The core idea is that Rust, precisely because of how footgunny it was in C++, decided to make function calls explicit. No more of "this type mismatch led to an implicit copy and and implicitly cast which could throw an exception, instead of a type error" hell; instead, if custom copy code needs to be invoked, the programmer needs to write an explicit .clone() call. Otherwise, if you don't write anything, then that's because there is no custom copy code, i.e., that the type is Copy (see below for more info).

In a way, the image is not so bad: a Copy may be a perfect "copy", whereas a Clone involves a more hand-crafted / synthesized "copy" operation:

Rust C++
Clone Copy constructor
(and auto-generated assignment)
Copy TriviallyCopyable

So now you should realize why Copy for Arc is not possible: TriviallyCopyable for shared_ptr makes no sense!


Now, you may be wondering how to write your example code.

For that, you need to know that container[idx], in Rust, is sugar for:

*container.index(idx)
 ^^^^^^^^^^^^^^^^^^^^ Indexing operation yields a reference `&T`
^ we can (copy-)dereference from `&T` to `T` if and only if the referee is `Copy`

For types that do require custom code to be copied, i.e., for Clone-able types, we can go from &T to T by explicitly calling .clone():

container.index(idx) .clone()
                     ^^^^^^^^ go from `&T` to `T`
^^^^^^^^^^^^^^^^^^^^ Indexing operation yields a reference `&T`

i.e., ("operations * and & cancel each-other")
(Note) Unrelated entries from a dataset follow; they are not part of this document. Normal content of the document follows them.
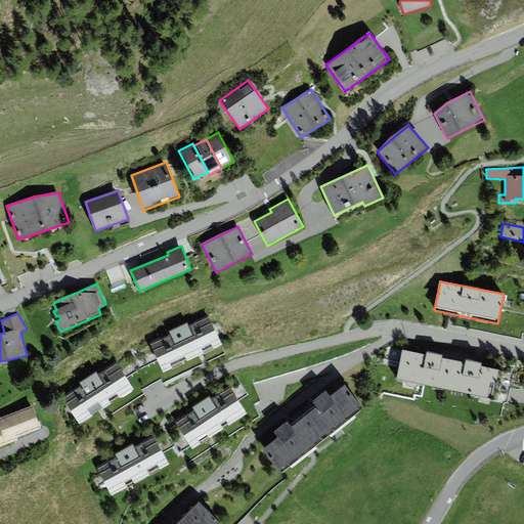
[(170,334),(150,343),(164,373),(222,346),(209,315),(188,324),(170,333),(170,334)]
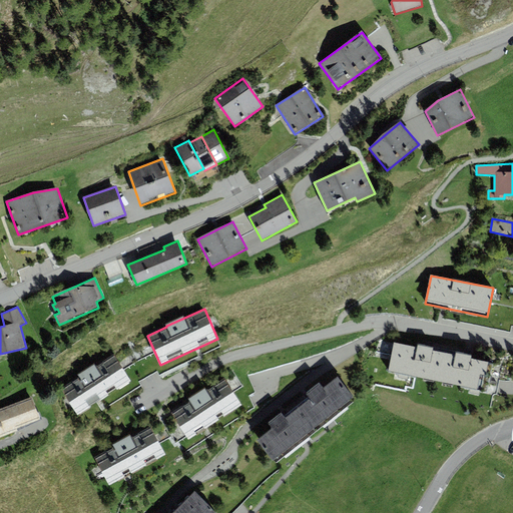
[(388,372),(439,382),(444,354),(433,351),(433,348),(418,345),(417,348),(394,343),(388,372)]
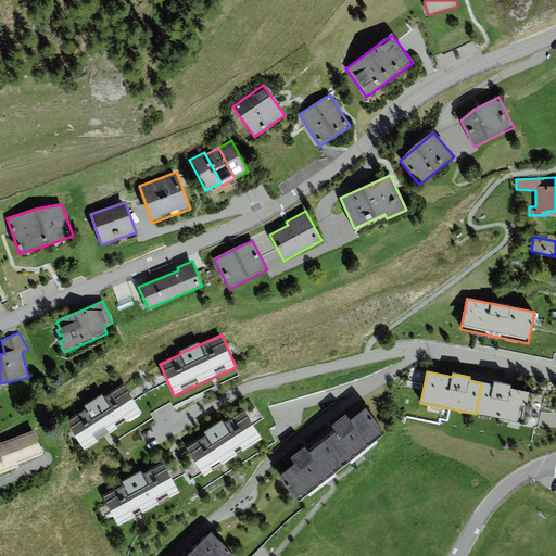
[(494,386),(481,383),(476,414),(528,425),(534,394),(510,389),(510,386),(494,382),(494,386)]
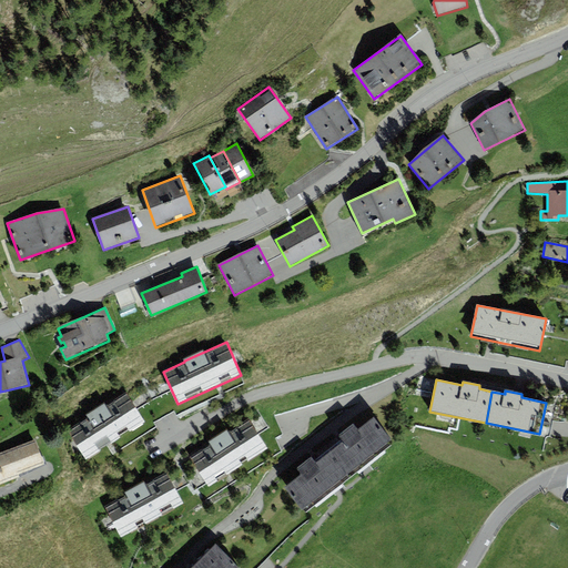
[(88,418),(68,430),(85,459),(144,423),(125,394),(105,406),(104,404),(87,415),(88,418)]
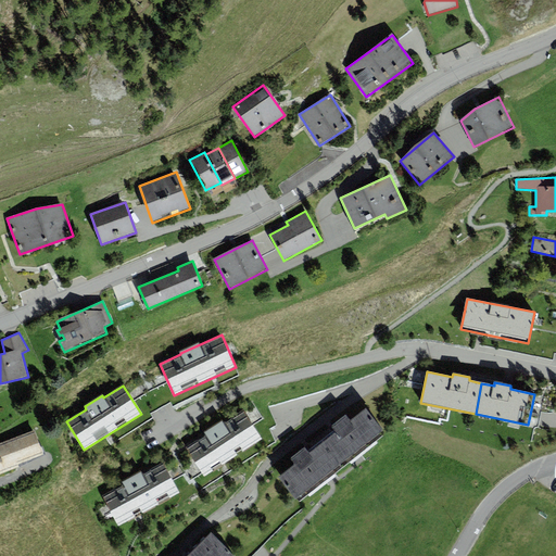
[(336,432),(323,442),(343,467),(384,434),(365,408),(350,420),(345,415),(331,427),(336,432)]
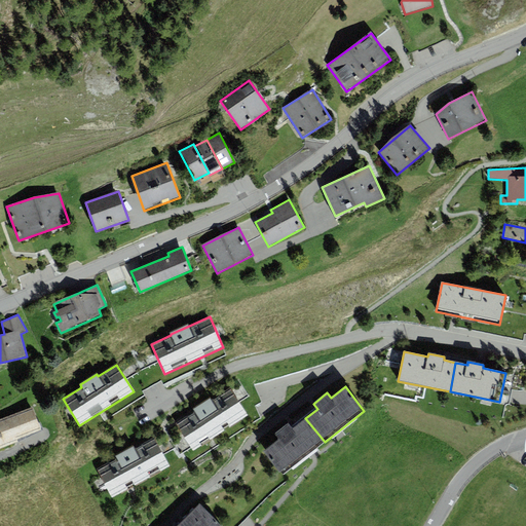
[(193,450),(248,415),(230,387),(211,400),(210,398),(193,409),(194,411),(176,423),(193,450)]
(&*container.index(idx)) .clone()

i.e.,

(&container[idx]) .clone()

which, by dot operator autoref, can simply be written as:

container[idx] .clone()

Hence the solution:

impl StateFunc for StartState
{
    fn to_next(&self, s: &HashMap<&String, Arc<dyn StateFunc>>, c: char) -> Option<Arc<dyn StateFunc>>{
        match c {
-           '\n' => Some(s[&StartState::name()]), // Using Copy
+           '\n' => Some(s[&StartState::name()].clone()), // Using Clone
            _ => None
        }
    }
}
5 Likes

You never-ever want to use the &String type (and generally watch out for overuse of &, because it's a false friend to C++'s references and pointers):

  • It's a needless double indirection. It's an immutable borrow of a growable string, which is entirely pointless, because immutable access prevents you from growing the string. For borrowed strings use &str (which is a single level of indirection and doesn't require tracking capacity for no reason). For owned strings use Box<str> pointer or String (which is pointer-y enough, especially that Rust has single ownership).

  • & is not a general-purpose pointer. It comes with very specific semantic: it's temporary and non-owning. In this case it means there are no strings stored in your HashMap, and all the strings are supposed to be stored somewhere else (not vaguely stored by the program on heap somewhere, but specifically by you in some variable in a larger scope).

In Rust Box and Arc are pointers. &Arc is a pointer-to-pointer, which is also temporary and bound to a scope it came from.